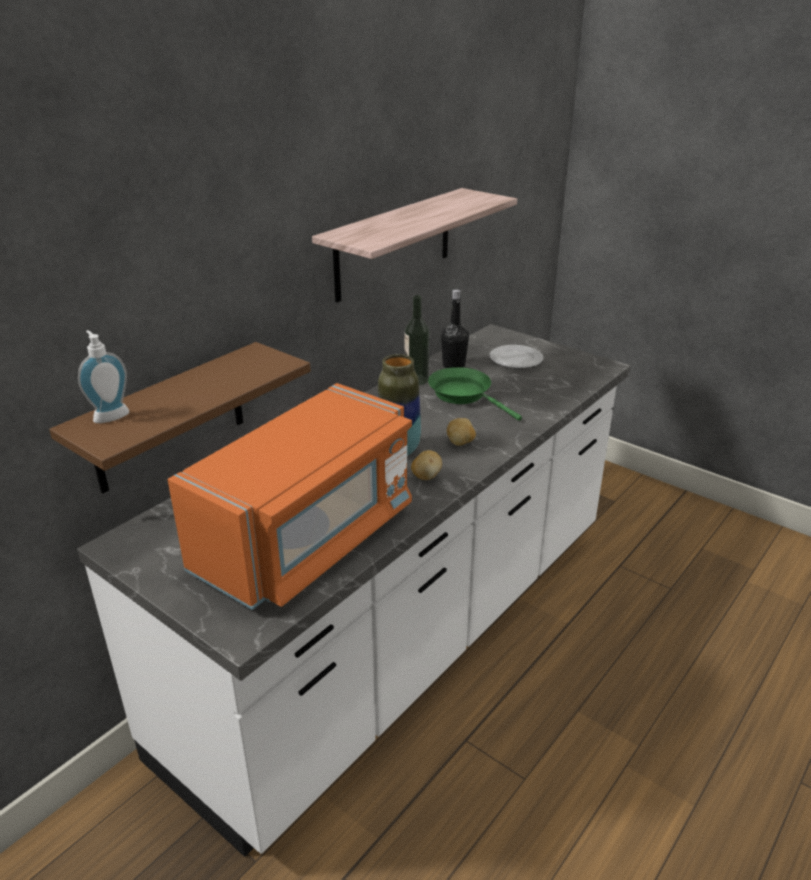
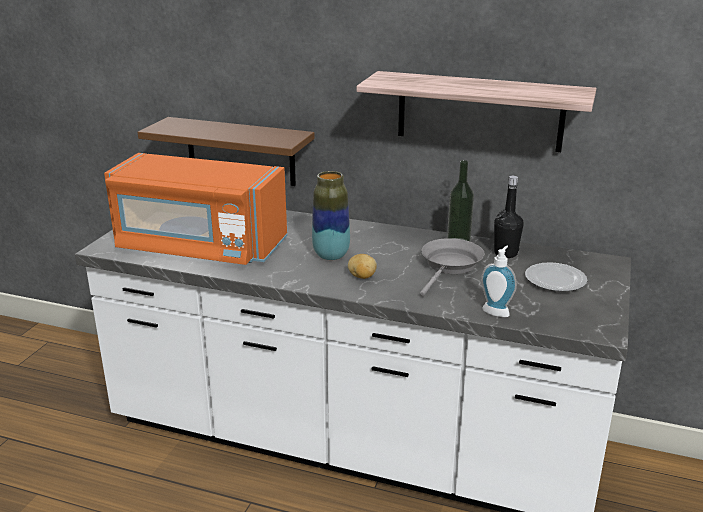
camera: 70 degrees right, 5 degrees down
soap dispenser [78,330,129,423] -> soap dispenser moved to [481,246,517,317]
potato [411,450,442,480] -> none
green frying pan [428,367,522,421] -> grey frying pan [420,238,485,296]

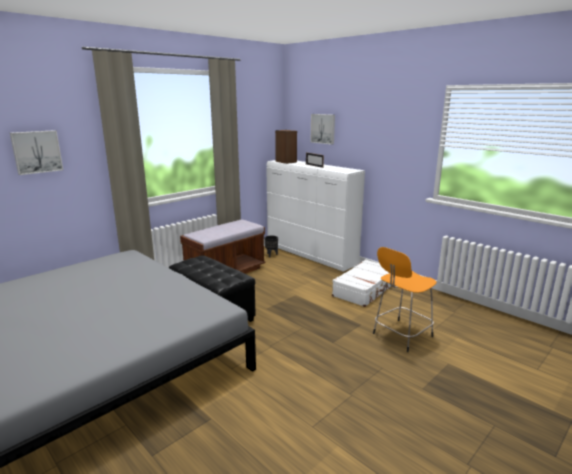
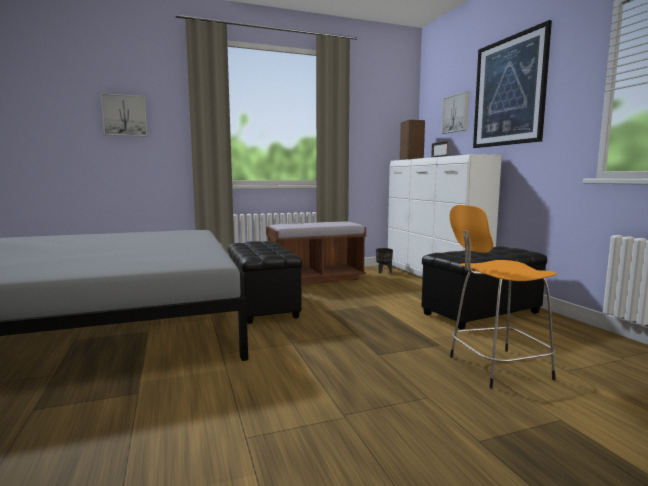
camera: 25 degrees right, 10 degrees down
white suitcase [332,259,391,307] -> black ottoman [422,246,547,330]
none -> picture [473,20,552,148]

YOUR INSTRUCTIONS: Looking at the entries above, find how many lines include the word "none" and write that number alone.

EXERCISE ANSWER: 2